"""

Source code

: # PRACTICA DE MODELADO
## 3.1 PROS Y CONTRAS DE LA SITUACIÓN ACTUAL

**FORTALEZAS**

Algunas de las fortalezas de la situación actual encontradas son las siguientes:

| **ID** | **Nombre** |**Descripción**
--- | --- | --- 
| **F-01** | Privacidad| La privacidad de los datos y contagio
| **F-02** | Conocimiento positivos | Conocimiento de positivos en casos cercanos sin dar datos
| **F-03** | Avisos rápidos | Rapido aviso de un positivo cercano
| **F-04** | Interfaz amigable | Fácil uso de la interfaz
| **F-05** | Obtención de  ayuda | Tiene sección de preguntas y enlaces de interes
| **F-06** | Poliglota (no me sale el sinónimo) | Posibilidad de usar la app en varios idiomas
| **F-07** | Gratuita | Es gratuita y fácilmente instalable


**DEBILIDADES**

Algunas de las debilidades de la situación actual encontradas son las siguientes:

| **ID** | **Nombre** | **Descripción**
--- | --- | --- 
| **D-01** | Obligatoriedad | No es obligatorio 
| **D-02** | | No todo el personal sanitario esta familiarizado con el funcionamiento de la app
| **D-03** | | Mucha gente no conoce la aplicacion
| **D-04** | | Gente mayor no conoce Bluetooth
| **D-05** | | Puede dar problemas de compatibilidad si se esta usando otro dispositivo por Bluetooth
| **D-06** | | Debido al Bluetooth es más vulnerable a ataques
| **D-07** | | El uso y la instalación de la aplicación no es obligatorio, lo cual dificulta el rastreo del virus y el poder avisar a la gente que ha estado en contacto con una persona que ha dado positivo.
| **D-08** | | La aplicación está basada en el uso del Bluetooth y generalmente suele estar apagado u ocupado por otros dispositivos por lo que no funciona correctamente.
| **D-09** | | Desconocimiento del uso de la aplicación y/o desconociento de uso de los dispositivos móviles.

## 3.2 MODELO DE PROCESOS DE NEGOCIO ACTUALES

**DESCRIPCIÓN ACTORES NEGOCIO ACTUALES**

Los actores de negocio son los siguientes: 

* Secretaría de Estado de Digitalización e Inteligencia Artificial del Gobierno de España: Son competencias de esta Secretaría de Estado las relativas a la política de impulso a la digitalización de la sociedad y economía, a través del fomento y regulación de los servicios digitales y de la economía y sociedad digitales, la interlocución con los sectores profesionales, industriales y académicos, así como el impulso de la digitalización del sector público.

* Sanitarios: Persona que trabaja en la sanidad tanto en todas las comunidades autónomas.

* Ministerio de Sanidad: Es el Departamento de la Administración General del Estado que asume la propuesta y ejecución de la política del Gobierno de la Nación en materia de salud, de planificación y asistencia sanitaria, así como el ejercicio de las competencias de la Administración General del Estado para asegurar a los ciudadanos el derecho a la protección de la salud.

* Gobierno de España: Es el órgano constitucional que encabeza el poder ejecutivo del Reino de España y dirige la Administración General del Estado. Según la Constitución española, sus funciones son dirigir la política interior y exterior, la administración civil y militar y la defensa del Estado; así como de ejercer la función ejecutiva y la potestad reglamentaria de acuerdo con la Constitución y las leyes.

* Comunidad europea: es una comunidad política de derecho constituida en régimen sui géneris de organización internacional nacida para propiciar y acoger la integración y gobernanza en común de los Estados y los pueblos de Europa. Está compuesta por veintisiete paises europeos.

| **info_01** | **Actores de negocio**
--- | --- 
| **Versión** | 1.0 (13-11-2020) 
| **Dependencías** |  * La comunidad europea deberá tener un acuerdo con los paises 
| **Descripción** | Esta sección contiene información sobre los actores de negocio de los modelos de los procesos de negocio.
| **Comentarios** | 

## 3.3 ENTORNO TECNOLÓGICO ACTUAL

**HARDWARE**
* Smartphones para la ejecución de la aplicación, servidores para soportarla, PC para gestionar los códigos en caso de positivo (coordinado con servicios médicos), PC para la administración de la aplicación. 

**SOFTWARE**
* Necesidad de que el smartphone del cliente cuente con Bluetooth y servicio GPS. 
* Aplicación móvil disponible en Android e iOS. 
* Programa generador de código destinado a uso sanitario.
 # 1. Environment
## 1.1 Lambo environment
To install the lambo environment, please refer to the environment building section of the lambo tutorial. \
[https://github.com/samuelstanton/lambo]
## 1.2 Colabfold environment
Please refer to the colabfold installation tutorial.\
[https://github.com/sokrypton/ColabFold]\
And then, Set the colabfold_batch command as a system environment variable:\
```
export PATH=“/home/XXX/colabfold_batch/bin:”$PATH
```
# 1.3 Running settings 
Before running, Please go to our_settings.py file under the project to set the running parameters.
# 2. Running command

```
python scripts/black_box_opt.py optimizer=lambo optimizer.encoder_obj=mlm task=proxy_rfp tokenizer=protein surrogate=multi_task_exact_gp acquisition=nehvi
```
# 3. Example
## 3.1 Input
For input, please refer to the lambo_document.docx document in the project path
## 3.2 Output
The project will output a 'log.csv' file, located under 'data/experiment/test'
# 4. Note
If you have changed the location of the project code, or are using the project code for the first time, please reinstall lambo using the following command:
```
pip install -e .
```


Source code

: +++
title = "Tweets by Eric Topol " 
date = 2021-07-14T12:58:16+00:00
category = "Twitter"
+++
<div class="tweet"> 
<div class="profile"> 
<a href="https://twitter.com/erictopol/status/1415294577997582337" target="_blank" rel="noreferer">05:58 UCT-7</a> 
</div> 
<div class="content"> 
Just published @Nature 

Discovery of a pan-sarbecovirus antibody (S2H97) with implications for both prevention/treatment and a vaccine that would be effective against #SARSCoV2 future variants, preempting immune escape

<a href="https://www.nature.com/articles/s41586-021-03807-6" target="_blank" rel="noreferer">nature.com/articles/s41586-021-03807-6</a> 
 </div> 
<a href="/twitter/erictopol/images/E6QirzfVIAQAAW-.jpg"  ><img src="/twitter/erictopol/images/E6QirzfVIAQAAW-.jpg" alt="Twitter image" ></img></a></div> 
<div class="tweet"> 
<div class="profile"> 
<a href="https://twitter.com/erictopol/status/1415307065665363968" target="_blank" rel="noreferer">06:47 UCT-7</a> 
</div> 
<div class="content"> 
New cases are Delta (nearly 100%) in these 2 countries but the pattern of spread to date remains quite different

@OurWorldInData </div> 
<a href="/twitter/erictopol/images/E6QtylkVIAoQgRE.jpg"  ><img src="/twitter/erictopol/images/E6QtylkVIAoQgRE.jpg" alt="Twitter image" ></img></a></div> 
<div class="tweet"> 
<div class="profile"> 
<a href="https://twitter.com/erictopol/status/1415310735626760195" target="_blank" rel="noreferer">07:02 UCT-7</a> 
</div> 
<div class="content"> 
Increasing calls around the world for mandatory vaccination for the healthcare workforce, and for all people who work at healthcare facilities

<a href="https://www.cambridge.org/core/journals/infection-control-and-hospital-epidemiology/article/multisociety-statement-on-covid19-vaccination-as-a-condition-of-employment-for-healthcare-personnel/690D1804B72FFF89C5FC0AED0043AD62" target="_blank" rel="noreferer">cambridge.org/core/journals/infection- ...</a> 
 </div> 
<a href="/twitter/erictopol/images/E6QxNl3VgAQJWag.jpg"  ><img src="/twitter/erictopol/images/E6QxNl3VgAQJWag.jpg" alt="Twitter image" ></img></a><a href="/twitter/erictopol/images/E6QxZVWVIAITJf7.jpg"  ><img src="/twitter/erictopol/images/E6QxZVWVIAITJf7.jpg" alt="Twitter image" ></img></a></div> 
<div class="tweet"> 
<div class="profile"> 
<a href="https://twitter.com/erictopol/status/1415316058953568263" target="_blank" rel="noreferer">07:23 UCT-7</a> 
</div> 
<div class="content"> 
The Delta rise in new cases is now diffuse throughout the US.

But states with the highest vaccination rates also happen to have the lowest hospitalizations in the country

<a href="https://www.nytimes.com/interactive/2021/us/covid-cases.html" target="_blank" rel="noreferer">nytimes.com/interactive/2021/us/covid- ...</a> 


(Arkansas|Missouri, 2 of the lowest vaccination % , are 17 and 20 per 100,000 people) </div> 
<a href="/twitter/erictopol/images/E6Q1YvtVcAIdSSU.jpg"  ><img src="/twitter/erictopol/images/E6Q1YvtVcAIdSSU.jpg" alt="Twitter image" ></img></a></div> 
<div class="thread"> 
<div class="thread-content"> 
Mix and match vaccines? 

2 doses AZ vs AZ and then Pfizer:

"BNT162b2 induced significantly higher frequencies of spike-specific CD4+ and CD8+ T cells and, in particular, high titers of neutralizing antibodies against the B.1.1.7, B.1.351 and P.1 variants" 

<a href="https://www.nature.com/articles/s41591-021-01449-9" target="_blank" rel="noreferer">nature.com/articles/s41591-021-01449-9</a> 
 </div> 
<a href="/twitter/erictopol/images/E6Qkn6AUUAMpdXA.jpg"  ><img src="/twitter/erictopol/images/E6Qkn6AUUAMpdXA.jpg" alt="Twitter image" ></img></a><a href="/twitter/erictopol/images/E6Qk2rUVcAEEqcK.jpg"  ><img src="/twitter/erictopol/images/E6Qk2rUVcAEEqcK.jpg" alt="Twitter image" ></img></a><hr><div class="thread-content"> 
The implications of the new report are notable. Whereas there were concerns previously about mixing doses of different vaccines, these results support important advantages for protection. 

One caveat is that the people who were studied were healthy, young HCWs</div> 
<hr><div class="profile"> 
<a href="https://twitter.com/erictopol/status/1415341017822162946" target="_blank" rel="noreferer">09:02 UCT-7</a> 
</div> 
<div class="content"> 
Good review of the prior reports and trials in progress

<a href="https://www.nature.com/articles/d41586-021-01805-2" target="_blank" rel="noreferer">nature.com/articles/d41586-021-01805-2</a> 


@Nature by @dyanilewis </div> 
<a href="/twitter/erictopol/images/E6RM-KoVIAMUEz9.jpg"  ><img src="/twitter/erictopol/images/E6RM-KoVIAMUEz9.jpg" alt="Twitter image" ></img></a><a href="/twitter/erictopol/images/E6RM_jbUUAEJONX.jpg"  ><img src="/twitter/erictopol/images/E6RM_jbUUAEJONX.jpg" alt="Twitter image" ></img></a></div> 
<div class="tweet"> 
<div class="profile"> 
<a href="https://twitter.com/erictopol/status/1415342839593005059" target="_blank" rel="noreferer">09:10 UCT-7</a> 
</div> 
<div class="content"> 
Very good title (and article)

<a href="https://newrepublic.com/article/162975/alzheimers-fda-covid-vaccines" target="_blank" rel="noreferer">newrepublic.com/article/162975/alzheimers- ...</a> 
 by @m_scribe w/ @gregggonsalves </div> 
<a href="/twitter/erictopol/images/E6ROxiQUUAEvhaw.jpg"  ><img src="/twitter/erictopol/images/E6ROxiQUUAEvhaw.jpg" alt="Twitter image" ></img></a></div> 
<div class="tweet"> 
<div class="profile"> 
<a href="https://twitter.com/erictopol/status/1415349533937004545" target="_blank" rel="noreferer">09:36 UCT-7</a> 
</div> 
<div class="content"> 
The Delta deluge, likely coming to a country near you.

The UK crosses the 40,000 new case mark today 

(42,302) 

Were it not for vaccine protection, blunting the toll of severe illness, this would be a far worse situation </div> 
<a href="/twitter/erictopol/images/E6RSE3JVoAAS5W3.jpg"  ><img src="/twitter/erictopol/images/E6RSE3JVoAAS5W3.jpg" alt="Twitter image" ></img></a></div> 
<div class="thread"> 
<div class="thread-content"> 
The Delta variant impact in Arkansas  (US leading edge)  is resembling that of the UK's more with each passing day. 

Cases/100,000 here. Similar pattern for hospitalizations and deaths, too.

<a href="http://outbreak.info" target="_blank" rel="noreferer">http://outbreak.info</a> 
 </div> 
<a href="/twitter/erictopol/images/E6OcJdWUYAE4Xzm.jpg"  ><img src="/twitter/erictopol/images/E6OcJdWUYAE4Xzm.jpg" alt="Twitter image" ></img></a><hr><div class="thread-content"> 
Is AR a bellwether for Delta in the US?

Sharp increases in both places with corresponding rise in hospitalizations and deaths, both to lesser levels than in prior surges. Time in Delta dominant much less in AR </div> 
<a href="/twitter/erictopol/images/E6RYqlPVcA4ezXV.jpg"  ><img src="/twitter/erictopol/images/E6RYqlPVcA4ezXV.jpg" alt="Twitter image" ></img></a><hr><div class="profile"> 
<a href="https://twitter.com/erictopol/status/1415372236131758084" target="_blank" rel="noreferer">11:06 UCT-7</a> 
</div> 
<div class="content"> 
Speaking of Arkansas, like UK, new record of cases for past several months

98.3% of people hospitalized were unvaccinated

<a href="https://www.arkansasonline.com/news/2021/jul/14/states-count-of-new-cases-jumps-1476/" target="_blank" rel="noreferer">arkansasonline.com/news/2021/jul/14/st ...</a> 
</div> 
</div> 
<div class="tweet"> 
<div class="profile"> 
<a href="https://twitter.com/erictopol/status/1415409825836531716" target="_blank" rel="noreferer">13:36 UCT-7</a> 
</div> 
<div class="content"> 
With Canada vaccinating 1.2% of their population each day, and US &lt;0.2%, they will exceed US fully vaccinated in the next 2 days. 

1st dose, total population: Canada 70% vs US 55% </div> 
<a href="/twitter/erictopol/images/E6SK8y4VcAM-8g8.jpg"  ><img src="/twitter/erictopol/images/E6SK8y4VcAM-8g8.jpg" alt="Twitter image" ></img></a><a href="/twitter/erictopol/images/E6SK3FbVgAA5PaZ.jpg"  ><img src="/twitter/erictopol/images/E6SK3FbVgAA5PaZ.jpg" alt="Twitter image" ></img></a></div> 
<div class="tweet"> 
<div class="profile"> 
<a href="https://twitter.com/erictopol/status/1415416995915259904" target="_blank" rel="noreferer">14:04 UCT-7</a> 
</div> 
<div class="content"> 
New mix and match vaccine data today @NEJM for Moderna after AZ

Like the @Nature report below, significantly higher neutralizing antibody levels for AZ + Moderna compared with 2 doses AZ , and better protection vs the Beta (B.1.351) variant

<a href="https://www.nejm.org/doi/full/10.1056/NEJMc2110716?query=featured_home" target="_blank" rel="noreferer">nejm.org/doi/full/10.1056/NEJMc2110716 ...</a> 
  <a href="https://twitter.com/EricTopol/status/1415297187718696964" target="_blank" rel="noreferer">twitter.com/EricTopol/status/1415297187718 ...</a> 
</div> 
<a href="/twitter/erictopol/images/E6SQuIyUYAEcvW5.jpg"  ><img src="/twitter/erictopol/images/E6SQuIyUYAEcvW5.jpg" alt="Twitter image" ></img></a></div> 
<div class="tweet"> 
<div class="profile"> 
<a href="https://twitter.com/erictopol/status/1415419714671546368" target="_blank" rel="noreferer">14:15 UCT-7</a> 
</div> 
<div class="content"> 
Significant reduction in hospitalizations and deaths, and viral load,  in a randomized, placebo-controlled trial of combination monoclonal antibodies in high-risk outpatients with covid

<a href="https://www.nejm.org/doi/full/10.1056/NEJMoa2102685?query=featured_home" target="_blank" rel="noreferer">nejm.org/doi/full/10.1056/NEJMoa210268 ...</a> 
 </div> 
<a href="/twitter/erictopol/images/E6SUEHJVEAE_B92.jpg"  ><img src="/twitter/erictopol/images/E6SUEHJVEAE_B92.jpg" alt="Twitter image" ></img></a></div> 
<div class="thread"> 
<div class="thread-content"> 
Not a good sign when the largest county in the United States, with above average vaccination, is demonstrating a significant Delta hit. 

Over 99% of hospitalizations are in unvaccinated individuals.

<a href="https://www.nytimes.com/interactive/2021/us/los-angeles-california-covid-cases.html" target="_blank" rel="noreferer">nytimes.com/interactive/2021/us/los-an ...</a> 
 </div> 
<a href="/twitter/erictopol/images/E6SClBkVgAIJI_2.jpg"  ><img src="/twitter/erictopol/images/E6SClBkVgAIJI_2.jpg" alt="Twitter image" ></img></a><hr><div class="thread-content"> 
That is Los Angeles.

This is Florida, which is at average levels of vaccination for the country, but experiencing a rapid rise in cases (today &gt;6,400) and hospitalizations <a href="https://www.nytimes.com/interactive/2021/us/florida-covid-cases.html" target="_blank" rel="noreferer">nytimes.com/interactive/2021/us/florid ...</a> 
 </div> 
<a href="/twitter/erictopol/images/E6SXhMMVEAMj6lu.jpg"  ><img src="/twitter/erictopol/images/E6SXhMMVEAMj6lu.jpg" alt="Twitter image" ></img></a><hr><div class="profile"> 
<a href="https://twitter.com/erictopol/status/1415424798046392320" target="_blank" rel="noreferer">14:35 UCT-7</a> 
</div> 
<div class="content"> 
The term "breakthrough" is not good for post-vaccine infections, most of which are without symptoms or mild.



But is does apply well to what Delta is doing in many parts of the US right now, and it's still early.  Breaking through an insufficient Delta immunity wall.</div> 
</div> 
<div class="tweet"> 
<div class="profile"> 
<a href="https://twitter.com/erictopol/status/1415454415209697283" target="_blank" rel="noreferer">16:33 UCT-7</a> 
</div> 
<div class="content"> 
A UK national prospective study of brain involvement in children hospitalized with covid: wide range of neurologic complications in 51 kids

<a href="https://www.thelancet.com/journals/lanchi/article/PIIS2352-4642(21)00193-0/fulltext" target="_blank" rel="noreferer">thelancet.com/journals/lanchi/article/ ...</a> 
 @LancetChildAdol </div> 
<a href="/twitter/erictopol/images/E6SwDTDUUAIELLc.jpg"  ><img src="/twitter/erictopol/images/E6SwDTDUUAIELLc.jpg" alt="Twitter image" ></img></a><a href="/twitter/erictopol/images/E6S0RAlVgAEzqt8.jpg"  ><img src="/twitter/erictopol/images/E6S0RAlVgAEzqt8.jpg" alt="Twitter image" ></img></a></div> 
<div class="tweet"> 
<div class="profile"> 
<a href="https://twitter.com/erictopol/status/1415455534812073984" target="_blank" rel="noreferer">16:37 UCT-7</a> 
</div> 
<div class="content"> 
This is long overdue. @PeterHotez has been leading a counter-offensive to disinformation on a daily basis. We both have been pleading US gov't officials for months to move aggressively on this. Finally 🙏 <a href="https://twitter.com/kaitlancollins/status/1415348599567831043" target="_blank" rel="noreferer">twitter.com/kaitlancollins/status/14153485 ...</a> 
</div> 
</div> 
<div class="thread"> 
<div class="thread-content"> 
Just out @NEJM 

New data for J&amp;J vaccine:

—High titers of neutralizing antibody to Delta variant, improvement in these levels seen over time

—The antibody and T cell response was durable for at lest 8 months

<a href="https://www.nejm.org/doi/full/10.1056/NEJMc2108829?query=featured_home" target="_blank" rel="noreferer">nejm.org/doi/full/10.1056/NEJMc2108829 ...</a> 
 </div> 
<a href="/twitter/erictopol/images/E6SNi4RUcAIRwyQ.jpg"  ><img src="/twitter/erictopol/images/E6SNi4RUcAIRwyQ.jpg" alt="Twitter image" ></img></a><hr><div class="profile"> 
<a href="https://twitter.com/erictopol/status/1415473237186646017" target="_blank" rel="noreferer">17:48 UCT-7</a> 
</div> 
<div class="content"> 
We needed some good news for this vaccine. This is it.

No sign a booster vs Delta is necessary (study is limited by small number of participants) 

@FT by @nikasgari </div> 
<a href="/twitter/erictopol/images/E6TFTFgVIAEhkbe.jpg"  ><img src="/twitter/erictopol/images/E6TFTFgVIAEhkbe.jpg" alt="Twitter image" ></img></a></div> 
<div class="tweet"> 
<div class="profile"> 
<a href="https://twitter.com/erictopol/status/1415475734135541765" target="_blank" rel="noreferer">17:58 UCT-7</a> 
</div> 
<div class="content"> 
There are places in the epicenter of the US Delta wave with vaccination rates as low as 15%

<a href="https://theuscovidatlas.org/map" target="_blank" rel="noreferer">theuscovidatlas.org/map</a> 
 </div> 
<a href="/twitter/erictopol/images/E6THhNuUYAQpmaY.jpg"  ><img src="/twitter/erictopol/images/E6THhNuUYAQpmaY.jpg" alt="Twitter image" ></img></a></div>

"""

Brief —
Please give an exact copy of the entries above, from the line with "(Arkansas|Missouri, 2 of" down to the line with "induced significantly higher", inclusive, and nothing else.

Response box —
(Arkansas|Missouri, 2 of the lowest vaccination % , are 17 and 20 per 100,000 people) </div> 
<a href="/twitter/erictopol/images/E6Q1YvtVcAIdSSU.jpg"  ><img src="/twitter/erictopol/images/E6Q1YvtVcAIdSSU.jpg" alt="Twitter image" ></img></a></div> 
<div class="thread"> 
<div class="thread-content"> 
Mix and match vaccines? 

2 doses AZ vs AZ and then Pfizer:

"BNT162b2 induced significantly higher frequencies of spike-specific CD4+ and CD8+ T cells and, in particular, high titers of neutralizing antibodies against the B.1.1.7, B.1.351 and P.1 variants" 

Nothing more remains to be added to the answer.